Falls du mit internem Zugriff jedoch meinst, dass Herr Maier selbst nicht auf galleries zugreifen darf, sondern nur die Skripte in seinem Unterverzeichnis...das geht nicht wirklich sicher.


----------



## lx2 (23. Juni 2009)

Danke für die Antworten, ich weiß nicht ob ich euch richtig verstanden habe?!

Also meine Ordnerstruktur

*...../galleries/*.* * (hier hat nur der Admin zugriff)

*...../galleries/user1/*.**    (Hier hat nur Herr Maier zugriff)
*...../galleries/user2/*.* *  (und hier nur Frau Müller)
*...../galleries/user3/*.**    (usw ...)
.
.
.


Jetzt hab ich eine die Datei
*...../galleries/template.swf*
die ja eigentlich nur für den Admin zugänglich ist.

Nun hat aber Herr Maier ein Script
*...../galleries/user1/maierscript.php*
das (zum Beispiel) das tamplate.swf umbenennt. --> geht nicht weil kein zugriff.
--------------------------------------


@Sven: wenn ich dich jetzt richtig verstanden hab soll ich

 ein zentrales *...../galleries/.htpasswd* anlegen
in jedem *...../galleries/user_x/.htaccess* den user verlangen
und wenn man von *...../galleries/* als Admin auch in die Unterverzeichnisse will, dann muss man mit AuthGroupFile arbeiten

ist dann wirklich sichergestellt, dass Scripte von Maier, Muller & Co auf *..../galleries/template.swf* zugreifen können MaierMüller&Co aber nicht in den Adminbereich kommen


@port29


> Das geht, in dem du allow from *** setzt.

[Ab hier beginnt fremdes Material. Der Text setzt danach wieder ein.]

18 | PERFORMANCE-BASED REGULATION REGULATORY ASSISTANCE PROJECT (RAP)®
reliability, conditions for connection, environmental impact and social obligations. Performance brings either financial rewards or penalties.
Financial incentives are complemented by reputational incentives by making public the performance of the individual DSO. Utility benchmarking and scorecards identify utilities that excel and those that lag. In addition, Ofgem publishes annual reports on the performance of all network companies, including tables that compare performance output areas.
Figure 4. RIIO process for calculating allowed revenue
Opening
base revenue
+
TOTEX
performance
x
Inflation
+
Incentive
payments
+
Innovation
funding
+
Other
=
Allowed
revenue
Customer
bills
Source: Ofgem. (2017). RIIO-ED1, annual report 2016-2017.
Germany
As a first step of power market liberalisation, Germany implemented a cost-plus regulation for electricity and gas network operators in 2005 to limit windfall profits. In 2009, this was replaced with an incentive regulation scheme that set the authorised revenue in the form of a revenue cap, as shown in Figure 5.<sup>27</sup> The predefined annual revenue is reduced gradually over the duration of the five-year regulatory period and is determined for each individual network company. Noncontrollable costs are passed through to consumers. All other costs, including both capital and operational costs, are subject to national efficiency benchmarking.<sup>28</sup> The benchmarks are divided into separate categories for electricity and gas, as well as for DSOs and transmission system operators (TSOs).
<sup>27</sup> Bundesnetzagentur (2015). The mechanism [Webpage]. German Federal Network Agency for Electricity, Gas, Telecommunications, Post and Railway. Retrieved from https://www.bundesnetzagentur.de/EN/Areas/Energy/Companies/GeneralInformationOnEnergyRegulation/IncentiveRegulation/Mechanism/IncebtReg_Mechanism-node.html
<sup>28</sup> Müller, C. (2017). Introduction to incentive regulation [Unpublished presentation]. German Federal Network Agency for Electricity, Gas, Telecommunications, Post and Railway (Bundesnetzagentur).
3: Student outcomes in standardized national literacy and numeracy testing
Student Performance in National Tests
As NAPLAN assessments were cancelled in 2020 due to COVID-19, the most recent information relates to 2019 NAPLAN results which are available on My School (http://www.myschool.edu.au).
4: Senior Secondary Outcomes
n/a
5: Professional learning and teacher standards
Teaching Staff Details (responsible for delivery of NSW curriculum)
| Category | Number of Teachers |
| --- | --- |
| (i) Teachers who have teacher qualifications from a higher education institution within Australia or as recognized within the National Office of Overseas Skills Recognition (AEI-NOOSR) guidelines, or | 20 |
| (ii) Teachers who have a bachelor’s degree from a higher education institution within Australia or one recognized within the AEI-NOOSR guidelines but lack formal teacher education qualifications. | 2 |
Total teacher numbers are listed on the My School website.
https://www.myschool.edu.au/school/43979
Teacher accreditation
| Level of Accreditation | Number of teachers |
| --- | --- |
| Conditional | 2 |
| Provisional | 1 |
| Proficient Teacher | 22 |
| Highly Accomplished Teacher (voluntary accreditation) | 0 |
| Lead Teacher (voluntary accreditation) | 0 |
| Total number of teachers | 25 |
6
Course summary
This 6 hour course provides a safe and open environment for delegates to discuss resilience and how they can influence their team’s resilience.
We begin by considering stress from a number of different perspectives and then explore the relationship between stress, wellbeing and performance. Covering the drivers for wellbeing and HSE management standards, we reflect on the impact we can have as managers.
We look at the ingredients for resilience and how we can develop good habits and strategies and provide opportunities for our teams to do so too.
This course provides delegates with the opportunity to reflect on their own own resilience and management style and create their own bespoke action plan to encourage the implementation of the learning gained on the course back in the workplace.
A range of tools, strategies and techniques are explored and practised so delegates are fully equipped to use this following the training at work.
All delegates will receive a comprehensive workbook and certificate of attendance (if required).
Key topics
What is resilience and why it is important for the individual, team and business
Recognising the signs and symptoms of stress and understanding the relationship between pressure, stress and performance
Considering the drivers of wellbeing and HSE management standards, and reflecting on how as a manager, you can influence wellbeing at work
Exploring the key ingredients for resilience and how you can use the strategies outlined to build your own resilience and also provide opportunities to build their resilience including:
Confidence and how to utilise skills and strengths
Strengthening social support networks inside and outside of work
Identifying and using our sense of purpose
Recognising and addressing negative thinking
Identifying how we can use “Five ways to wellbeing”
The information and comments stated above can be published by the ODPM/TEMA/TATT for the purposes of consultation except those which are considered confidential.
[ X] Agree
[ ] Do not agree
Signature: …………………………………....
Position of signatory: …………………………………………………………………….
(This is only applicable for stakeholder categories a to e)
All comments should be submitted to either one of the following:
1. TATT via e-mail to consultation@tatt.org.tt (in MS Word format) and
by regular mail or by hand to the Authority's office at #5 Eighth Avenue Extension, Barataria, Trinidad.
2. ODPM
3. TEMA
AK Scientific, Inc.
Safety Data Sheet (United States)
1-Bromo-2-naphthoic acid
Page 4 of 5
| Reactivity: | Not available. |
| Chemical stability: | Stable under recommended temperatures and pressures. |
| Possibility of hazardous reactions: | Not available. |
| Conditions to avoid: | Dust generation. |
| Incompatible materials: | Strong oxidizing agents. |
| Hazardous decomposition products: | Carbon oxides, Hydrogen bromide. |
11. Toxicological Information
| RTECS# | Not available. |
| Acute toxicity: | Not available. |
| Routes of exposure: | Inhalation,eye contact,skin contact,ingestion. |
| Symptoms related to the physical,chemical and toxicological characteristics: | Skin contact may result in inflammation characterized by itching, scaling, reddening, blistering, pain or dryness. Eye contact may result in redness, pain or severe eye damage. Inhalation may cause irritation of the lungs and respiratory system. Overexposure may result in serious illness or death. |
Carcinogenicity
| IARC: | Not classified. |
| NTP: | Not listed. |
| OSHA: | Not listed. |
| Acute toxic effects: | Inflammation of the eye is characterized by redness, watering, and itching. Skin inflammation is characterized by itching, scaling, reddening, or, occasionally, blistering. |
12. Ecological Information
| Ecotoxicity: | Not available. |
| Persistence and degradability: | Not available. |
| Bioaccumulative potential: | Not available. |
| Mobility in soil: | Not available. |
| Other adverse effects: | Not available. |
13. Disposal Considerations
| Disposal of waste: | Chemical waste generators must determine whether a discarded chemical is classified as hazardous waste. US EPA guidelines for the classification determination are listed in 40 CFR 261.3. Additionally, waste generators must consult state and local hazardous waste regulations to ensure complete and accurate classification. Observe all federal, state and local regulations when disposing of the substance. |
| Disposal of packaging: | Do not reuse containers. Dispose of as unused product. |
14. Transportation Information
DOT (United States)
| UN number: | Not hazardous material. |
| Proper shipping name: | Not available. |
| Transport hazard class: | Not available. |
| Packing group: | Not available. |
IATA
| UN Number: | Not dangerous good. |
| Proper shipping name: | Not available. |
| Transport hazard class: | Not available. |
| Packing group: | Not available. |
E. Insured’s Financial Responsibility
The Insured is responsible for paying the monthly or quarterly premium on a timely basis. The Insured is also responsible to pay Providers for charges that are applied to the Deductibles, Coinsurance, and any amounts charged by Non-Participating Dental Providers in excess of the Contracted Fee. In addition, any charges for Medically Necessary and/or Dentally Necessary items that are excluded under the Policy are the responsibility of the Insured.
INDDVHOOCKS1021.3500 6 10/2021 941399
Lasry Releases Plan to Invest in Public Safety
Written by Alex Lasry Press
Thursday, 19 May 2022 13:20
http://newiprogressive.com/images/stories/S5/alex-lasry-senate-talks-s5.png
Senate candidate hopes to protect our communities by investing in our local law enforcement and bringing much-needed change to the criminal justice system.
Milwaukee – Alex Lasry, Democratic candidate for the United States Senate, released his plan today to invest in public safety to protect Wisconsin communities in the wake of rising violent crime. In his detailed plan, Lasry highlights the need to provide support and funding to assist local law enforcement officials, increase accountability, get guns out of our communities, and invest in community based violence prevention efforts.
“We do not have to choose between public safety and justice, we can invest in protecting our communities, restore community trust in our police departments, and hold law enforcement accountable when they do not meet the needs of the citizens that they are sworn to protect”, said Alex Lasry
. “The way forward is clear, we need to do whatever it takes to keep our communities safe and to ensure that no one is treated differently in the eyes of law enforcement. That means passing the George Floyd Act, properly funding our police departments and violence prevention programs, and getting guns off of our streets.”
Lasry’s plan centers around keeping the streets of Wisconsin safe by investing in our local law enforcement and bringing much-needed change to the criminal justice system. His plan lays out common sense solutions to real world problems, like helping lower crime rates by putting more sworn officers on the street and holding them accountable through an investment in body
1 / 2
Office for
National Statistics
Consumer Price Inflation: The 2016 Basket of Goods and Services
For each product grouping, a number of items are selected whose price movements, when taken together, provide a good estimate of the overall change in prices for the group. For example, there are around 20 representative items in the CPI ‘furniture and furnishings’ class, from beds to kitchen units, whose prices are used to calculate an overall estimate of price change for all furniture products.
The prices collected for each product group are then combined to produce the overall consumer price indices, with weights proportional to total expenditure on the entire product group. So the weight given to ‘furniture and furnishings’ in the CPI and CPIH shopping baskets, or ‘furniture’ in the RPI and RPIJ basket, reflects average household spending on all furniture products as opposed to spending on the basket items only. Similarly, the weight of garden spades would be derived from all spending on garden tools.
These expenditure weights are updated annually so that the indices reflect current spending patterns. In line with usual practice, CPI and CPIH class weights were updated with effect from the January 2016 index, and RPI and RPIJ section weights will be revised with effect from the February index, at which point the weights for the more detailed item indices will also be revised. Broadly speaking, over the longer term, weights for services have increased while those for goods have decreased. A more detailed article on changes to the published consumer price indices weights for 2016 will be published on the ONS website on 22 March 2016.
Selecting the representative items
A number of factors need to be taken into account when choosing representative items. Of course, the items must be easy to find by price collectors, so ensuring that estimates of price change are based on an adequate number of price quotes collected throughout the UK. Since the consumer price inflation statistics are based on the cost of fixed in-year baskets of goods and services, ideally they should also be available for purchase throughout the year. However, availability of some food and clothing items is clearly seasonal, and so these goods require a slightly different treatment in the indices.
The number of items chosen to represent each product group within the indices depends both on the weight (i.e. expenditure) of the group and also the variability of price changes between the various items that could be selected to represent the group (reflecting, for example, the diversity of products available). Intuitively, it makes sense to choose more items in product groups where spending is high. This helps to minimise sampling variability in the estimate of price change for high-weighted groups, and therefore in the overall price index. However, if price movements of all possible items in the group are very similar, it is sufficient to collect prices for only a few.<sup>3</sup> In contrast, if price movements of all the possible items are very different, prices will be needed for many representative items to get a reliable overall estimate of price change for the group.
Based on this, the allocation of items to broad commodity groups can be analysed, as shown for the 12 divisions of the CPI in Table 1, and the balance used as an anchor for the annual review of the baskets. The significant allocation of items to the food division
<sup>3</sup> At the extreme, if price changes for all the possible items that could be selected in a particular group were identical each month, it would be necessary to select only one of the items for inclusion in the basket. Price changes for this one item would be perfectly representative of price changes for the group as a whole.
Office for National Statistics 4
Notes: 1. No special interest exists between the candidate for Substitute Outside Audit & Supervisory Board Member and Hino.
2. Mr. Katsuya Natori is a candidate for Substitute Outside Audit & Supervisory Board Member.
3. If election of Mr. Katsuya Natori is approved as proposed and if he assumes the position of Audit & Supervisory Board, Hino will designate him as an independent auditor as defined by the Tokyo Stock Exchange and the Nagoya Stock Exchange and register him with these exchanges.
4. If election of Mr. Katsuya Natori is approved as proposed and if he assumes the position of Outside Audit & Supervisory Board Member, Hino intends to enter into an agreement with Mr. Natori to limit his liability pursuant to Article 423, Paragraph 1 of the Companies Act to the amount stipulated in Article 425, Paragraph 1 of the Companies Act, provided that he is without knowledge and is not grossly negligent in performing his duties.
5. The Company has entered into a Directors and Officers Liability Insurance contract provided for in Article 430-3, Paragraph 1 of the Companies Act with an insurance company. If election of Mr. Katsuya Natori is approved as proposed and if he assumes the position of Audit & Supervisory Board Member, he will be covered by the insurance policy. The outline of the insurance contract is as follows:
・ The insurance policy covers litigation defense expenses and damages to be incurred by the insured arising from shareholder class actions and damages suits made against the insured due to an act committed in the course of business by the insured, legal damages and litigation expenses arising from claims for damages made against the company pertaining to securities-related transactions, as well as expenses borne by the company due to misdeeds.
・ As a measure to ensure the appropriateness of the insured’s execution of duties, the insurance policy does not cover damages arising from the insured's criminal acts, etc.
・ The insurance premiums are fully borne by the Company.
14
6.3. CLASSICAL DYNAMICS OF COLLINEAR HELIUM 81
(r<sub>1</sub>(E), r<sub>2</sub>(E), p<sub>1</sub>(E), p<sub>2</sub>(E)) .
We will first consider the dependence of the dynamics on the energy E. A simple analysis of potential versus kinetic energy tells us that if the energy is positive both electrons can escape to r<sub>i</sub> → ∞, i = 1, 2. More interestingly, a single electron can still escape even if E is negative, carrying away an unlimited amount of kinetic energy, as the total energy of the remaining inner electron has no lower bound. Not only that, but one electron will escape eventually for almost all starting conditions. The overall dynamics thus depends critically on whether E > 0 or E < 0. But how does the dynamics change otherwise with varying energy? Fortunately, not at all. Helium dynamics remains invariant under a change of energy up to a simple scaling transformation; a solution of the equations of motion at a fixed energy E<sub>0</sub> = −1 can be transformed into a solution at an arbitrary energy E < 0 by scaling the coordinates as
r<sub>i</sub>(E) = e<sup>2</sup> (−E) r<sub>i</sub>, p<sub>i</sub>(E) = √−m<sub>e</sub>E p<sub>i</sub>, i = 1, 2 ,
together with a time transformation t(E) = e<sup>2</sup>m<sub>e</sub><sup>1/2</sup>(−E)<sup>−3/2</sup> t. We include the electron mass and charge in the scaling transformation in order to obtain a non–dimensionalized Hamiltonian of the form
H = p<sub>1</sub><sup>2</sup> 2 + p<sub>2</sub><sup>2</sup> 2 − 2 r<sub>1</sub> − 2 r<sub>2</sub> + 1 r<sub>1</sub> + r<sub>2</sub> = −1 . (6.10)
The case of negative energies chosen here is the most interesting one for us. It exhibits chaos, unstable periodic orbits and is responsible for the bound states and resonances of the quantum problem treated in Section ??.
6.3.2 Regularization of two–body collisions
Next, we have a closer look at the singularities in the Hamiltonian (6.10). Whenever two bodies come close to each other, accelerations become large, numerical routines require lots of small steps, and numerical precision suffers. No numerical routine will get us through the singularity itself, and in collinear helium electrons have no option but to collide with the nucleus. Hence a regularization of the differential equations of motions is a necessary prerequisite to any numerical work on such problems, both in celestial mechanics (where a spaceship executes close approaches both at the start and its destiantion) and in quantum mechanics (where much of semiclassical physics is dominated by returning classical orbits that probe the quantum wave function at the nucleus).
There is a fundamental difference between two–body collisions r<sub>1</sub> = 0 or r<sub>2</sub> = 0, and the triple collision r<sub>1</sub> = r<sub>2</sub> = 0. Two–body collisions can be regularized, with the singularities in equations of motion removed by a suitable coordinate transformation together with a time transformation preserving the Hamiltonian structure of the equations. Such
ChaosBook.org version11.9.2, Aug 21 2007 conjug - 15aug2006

Was wie wo, ich hab doch in beiden .htaccess ein _allow from all_
Bitte mal ein Beispiel geben


----------



## Sven Mintel (23. Juni 2009)

lx2 hat gesagt.:


> ist dann wirklich sichergestellt, dass Scripte von Maier, Muller & Co auf *..../galleries/template.swf* zugreifen können MaierMüller&Co aber nicht in den Adminbereich kommen



Nein, das ist es keinesfalls...sie kommen da herein.
Wenn man das wollte, müsste man mit dem HTTP-REFERER arbeiten, das ist aber unsicher, wie im letzten Satz meines vorigen Postings erwähnt.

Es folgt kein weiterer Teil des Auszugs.